Christian Lapie, pour être au monde
2004
Dressées sur une petite plate-forme de terre battue dont les flancs herbus dessinent au sol les contours d'une maison traditionnelle, les figures que Christian Lapie a rassemblées au Japon, sur le site de la commune de Matsudai, configurent une troublante réunion. Elles sont là, engoncées dans la masse teintée de brun des troncs d'arbres dont elles sont extraites, silencieuses et figées, debout, de jour et de nuit, bravant toutes les humeurs du temps, comme un peuple de sentinelles placides et immuables. Elles sont si puissamment là qu'il semble qu'elles y ont toujours été. Qu'elles font partie du paysage. De sa mémoire. De son histoire.
L'histoire, la mémoire sont les ingrédients récurrents du travail de Christian Lapie, aussi ses sculptures sont-elles sans âge, parce qu'elles sont de tous les âges, de toutes les nations, de tous les cultures. La force de signe qui les caractérise n'est d'aucun idiome particulier mais d'un langage universel que l'artiste s'est inventé et qui lui permet ce dialogue tout à la fois subtil et sublime avec l'autre, quel que soit son horizon, sa langue et son alphabet. Que ce soit en Allemagne, au Cameroun, au Canada, en Alsace, en Provence, dans la région parisienne, en Suisse ou au Japon, dans le cadre public ou dans un contexte privé, chaque fois ses sculptures imposent leur présence physique et celle-ci « ne sert qu'à mieux mettre en évidence l'invisible qui existe entre elles et le lieu dans lequel elles s'inscrivent » (David Liot).

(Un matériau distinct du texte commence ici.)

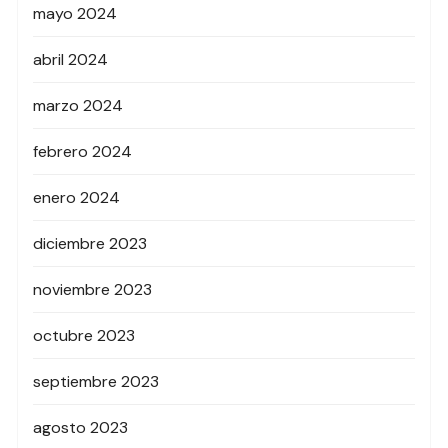
mayo 2024
abril 2024
marzo 2024
febrero 2024
enero 2024
diciembre 2023
noviembre 2023
octubre 2023
septiembre 2023
agosto 2023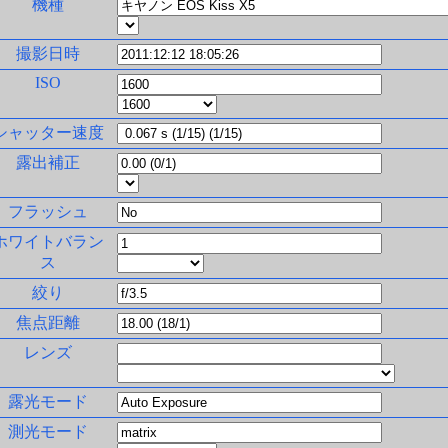
機種
撮影日時
ISO
シャッター速度
露出補正
フラッシュ
ホワイトバラン
ス
絞り
焦点距離
レンズ
露光モード
測光モード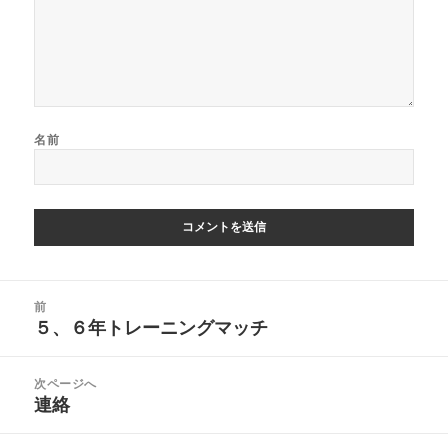
名前
投
前
稿
５、６年トレーニングマッチ
前
ナ
の
ビ
投
次ページへ
ゲ
稿:
連絡
次
ー
の
シ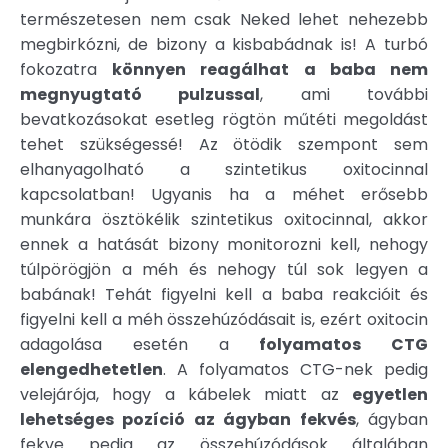
természetesen nem csak Neked lehet nehezebb
megbirkózni, de bizony a kisbabádnak is! A turbó
fokozatra
könnyen reagálhat a baba nem
megnyugtató pulzussal
, ami további
bevatkozásokat esetleg rögtön műtéti megoldást
tehet szükségessé! Az ötödik szempont sem
elhanyagolható a szintetikus oxitocinnal
kapcsolatban! Ugyanis ha a méhet erősebb
munkára ösztökélik szintetikus oxitocinnal, akkor
ennek a hatását bizony monitorozni kell, nehogy
túlpörögjön a méh és nehogy túl sok legyen a
babának! Tehát figyelni kell a baba reakcióit és
figyelni kell a méh összehúzódásait is, ezért oxitocin
adagolása esetén a
folyamatos CTG
elengedhetetlen
. A folyamatos CTG-nek pedig
velejárója, hogy a kábelek miatt az
egyetlen
lehetséges pozíció az ágyban fekvés
, ágyban
fekve pedig az összehúzódások általában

Natif d'une terre lourde d'un drame enfoui - la Champagne - et chargée de rumeurs profondes, Christian Lapie y a trouvé prétexte à faire œuvre. S'il s'est tout d'abord servi des matériaux dont elle est faite en surface de grandes compositions picturales abstraites, en quête de territoires mémorables, il s'est attaché très vite à en circonscrire l'esprit dans des dispositifs plus complexes combinant volontiers les figures de l'arbre et de la maison. Puis l'artiste a décliné ses figures en réunion pour en faire tout en même temps les vecteurs d'une réflexion sur la destinée humaine qu'un outil proprement visuel à même de déterminer un espace tant physique que mental. Le choix qu'il a fait du bois, de la taille directe à la tronçonneuse et d'un traitement à l'huile de lin sous pression - une technique utilisée dans le bâtiment - n'est pas innocent d'une volonté de recourir à des pratiques élémentaires, voire rudimentaires. De même qu'il donne corps à toutes sortes de figures dessinées à l'aide de jus goudronnés, qu'il en grave à l'eau-forte une interminable théorie sur un rouleau de papier vélin très épais ou qu'il emploie de grosses agrafes métalliques pour rendre solidaires certaines d'entre elles taillées à mi-corps. Loin d'être grossier, l'art de Christian Lapie est fondamentalement résistant ; né de la terre, il y est résolument attaché parce qu'il est fait d'elle. A l'instar de celui de ses aînés qui ont pour nom Giacometti, Moore ou Abakanowicz, il invite paradoxalement le regard et la pensée à une puissante confrontation, non pour les mettre en échec mais pour leur offrir l'occasion d'une sublime élévation. Elles sont rares les œuvres aujourd'hui qui prennent le pari d'une telle visée spirituelle. Celle de Christian Lapie en fait partie et la cohorte de figures anonymes venues du fond des âges qu'elle fait défiler sous nos yeux n'est rien d'autre que l'image définitivement mémorable, tout à la fois proche et lointaine, d'un irréductible être au monde.